As Doug Paul of Three Sisters Winery in Dahlonega recently reported, “Vintage 2013 was a roller coaster ride. It rained everyday in July and just about everyday in August. That lack of sunshine pushed Three Sisters into the latest harvest ever. We picked our last grapes on Oct 16th. Normally we’ve harvested by October 1st.”
Georgia will always be, well Georgia. Warm, muggy, and downright charming, but the wine movement is here to stay as growers find new ways to work with nature to produce a quality wine.
As Doug Paul states, “Extra sprays will be on the agenda from now on. The good news is Three Sisters Vineyards’ 2013 yields were on par and because of the cooler temps in summer and fall, the flavor development of the fruit was outstanding. We made a super Cuvee for our natural sparkling wine which debuts in February.”
Simone Bergese, Chief Wine Maker at Chateau Élan took a different approach this year by replanting the entire 30-acre vineyard with resilient varieties that can be grown organically with little drama caused by Georgia’s crazy weather. “We are working with native varieties and making them in a classic European style. In doing so, we are producing award winning wines from grapes that are often overlooked as a serious contender for premium wine production.”
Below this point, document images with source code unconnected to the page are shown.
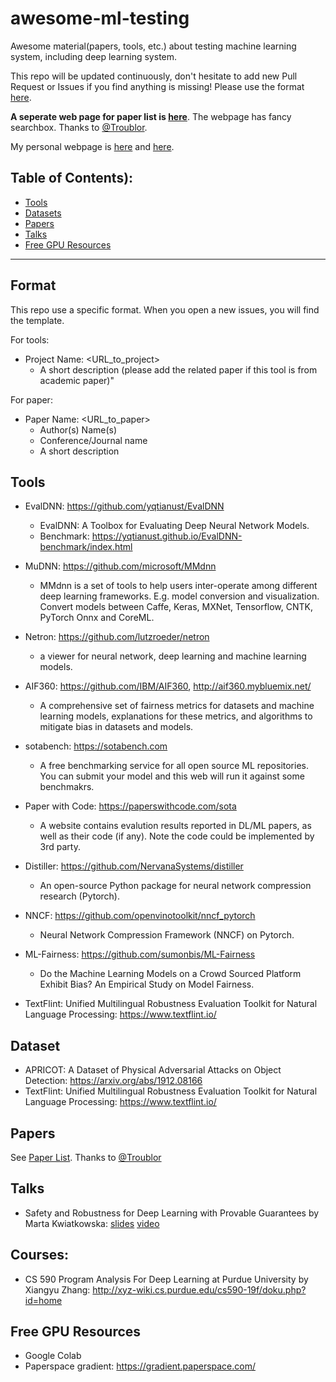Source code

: # awesome-ml-testing
Awesome material(papers, tools, etc.) about testing machine learning system, including deep learning system. 

This repo will be updated continuously, don't hesitate to add new Pull Request or Issues if you find anything is missing! Please use the format [here](#format).

**A seperate web page for paper list is [here](https://yqtianust.github.io/awesome-ml-testing/papers)**. The webpage has fancy searchbox. Thanks to [@Troublor](https://github.com/Troublor). 

My personal webpage is [here](http://home.cse.ust.hk/~ytianas/) and [here](https://cs.uwaterloo.ca/~y258tian/).

## Table of Contents):
   * [Tools](#tools)
   * [Datasets](#datasets)
   * [Papers](#papers)
   * [Talks](#talks)
   * [Free GPU Resources](#GPU)

---
<a name="format"></a>
## Format 
This repo use a specific format. When you open a new issues, you will find the template. 

For tools:

   * Project Name: <URL_to_project>
      * A short description (please add the related paper if this tool is from academic paper)"

For paper:

   * Paper Name: <URL_to_paper>
      * Author(s) Name(s)
      * Conference/Journal name
      * A short description
      

<a name="tools"></a>
## Tools
   * EvalDNN: <https://github.com/yqtianust/EvalDNN>
      * EvalDNN: A Toolbox for Evaluating Deep Neural Network Models.
      * Benchmark: https://yqtianust.github.io/EvalDNN-benchmark/index.html
   * MuDNN: <https://github.com/microsoft/MMdnn>
      * MMdnn is a set of tools to help users inter-operate among different deep learning frameworks. E.g. model conversion and visualization. Convert models between Caffe, Keras, MXNet, Tensorflow, CNTK, PyTorch Onnx and CoreML.

   * Netron: <https://github.com/lutzroeder/netron>
      * a viewer for neural network, deep learning and machine learning models.
   * AIF360: <https://github.com/IBM/AIF360>, <http://aif360.mybluemix.net/>
      * A comprehensive set of fairness metrics for datasets and machine learning models, explanations for these metrics, and algorithms to mitigate bias in datasets and models. 
   * sotabench: <https://sotabench.com>
      * A free benchmarking service for all open source ML repositories. You can submit your model and this web will run it against some benchmakrs.
   * Paper with Code: <https://paperswithcode.com/sota>
      * A website contains evalution results reported in DL/ML papers, as well as their code (if any). Note the code could be implemented by 3rd party.
   * Distiller: <https://github.com/NervanaSystems/distiller>
      * An open-source Python package for neural network compression research (Pytorch).
   * NNCF: <https://github.com/openvinotoolkit/nncf_pytorch>
      * Neural Network Compression Framework (NNCF) on Pytorch.
   * ML-Fairness: <https://github.com/sumonbis/ML-Fairness>
      * Do the Machine Learning Models on a Crowd Sourced Platform Exhibit Bias? An Empirical Study on Model Fairness.
   * TextFlint: Unified Multilingual Robustness Evaluation Toolkit for Natural Language Processing: https://www.textflint.io/ 
 

<a name="datasets"></a>
## Dataset
  * APRICOT: A Dataset of Physical Adversarial Attacks on Object Detection: https://arxiv.org/abs/1912.08166
  * TextFlint: Unified Multilingual Robustness Evaluation Toolkit for Natural Language Processing: https://www.textflint.io/
<a name="papers"></a>
## Papers
   See [Paper List](https://yqtianust.github.io/awesome-ml-testing/papers). Thanks to [@Troublor](https://github.com/Troublor)

<a name="talks"></a>
## Talks
   * Safety and Robustness for Deep Learning with Provable Guarantees by Marta Kwiatkowska: [slides](https://esec-fse19.ut.ee/wp-content/uploads/2019/08/marta-esecfse2019.pdf) [video](https://www.uttv.ee/naita?id=28731)

<a name="GPU"></a>

## Courses:
  * CS 590 Program Analysis For Deep Learning at Purdue University by Xiangyu Zhang: http://xyz-wiki.cs.purdue.edu/cs590-19f/doku.php?id=home

## Free GPU Resources
  * Google Colab
  * Paperspace gradient: <https://gradient.paperspace.com/>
Simone’s meticulous process has resulted in some lean, crisp and surprisingly dry wines from the muscadine variety that will make you forget you’re drinking muscadine wine. “Though I’m also committed to the classic European varieties such as Chardonnay and Cabernet Sauvignon, we are also doing exciting things with muscadine and proving that you can make a premium dry style with this variety, and we have even more exciting plans with it in 2014 and 2015.”
We’re moving into a new phase of Georgia wine as growers become firmly positioned for the long haul, they are also discovering how to refine their practices and to adjust to the kind of growing seasons like 2013. Look for even more exciting wines from your favorite producers and keep your eye out for new entries into the market as new entrepreneurs choose the tough profession of winemaking. And as always get out and support your local winery. Cheers!
I enjoyed your article. We look forward to visiting Chateau Élan and trying their wines.